Outros especialistas concordam que o sentimento de rejeição traz uma dor semelhante à dor física. Alegam que tal sentimento provoca no indivíduo uma sensação semelhante à de uma faca enfiada no peito. O que a Ciência comprova não se tratar de mera figura de linguagem já que o terapeuta citado acima, Guy Winch, em seu livro "Emotional First Aid" (Primeiros Socorros Emocionais), também acima mencionado, refere-se a estudos que, por meio de ressonância magnética, mostram que a dor da exclusão social ativa no cérebro as mesmas áreas acionadas pela dor física. Já, uma anônima, que fora entrevistada sobre o mesmo assunto, foi além: “A rejeição é pior do que a dor física porque não tem remédio”.

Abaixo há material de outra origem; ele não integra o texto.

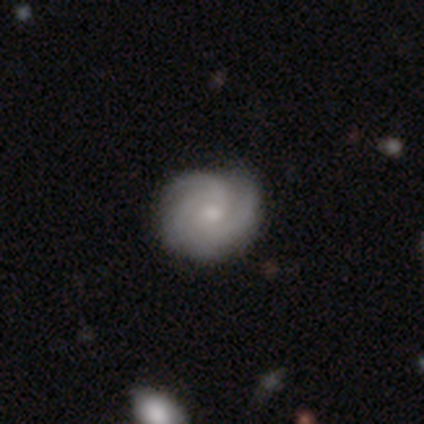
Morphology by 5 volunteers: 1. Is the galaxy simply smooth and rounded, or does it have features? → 80% featured or disk, 20% smooth, 0% star or artifact.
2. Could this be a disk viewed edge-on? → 100% no, 0% yes.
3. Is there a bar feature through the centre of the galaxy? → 100% no, 0% strong, 0% weak.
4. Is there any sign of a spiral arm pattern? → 100% yes, 0% no.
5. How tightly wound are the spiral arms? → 100% tight, 0% medium, 0% loose.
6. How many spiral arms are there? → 75% 3, 25% 4, 0% 1, 0% 2, 0% more than 4, 0% can't tell.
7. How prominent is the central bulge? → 75% small, 25% moderate, 0% dominant, 0% large, 0% none.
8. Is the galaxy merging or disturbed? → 80% none, 20% minor disturbance, 0% major disturbance, 0% merger.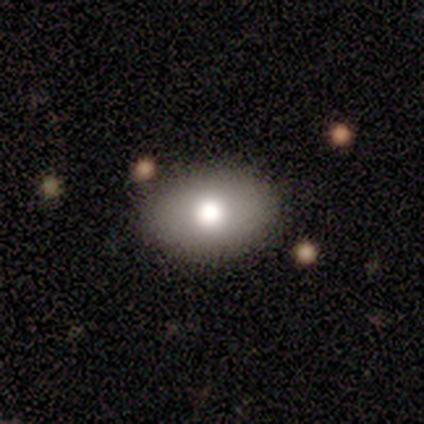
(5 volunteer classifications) A smooth galaxy with no disk features (80%) that is in between round and cigar-shaped (75%). Merging: none (60%).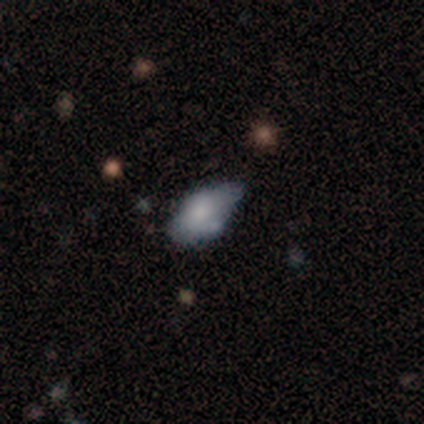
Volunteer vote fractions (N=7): smooth-or-featured: smooth: 71% | featured or disk: 29% | star or artifact: 0%
  how-rounded: in between: 100% | round: 0% | cigar-shaped: 0%
  merging: minor disturbance: 71% | none: 14% | merger: 14% | major disturbance: 0%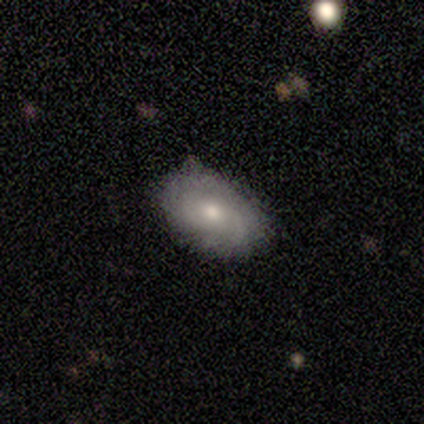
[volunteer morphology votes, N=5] A featured or disk galaxy (60%) with a weak bar (100%), 2 (100%) tight (50%, tied with loose) spiral arms (100%) and a moderate central bulge (50%, tied with none). Merging: minor disturbance (75%).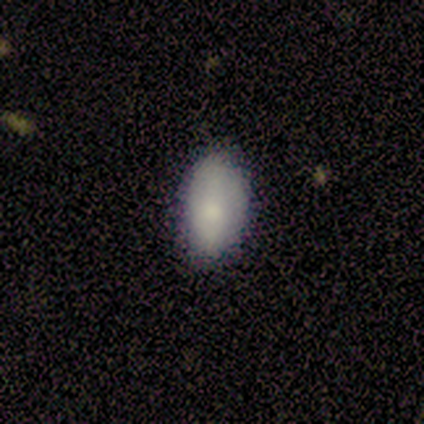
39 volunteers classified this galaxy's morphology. A smooth galaxy with no disk features (82%) that is in between round and cigar-shaped (91%).

Vote fractions:
- Smooth or featured? smooth: 82% / star or artifact: 10% / featured or disk: 8%
- How rounded? in between: 91% / round: 6% / cigar-shaped: 3%
- Merging? none: 77% / minor disturbance: 23% / major disturbance: 0% / merger: 0%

“Meu pai ensinou a todos os filhos, tanto aos meninos quanto às meninas, que uma pessoa deve investir em si mesma para atingir um grau de integridade tal que não venha a depender de outra para ser feliz e realizada”, disse uma mulher solteira aos 65 anos de sua vida, bastante satisfeita com as escolhas que fizera. “E ele, que na defesa deste ponto de vista destoava e até enfrentava a visão da maioria de seus contemporâneos, estava certíssimo”, completou sorrindo aquela mulher alegre e bem resolvida.

Longe de ser solução, o casamento, como está posto, não é solução para os males desta sociedade enferma, mas um produto dela.  Do mesmo modo, a solteirice, não constitui um embaraço ou estorvo à felicidade como já se tentou fazer crer, sem sucesso.   O que comprova que a felicidade ou desventura jamais estiveram associados ao estado civil de qualquer pessoa. 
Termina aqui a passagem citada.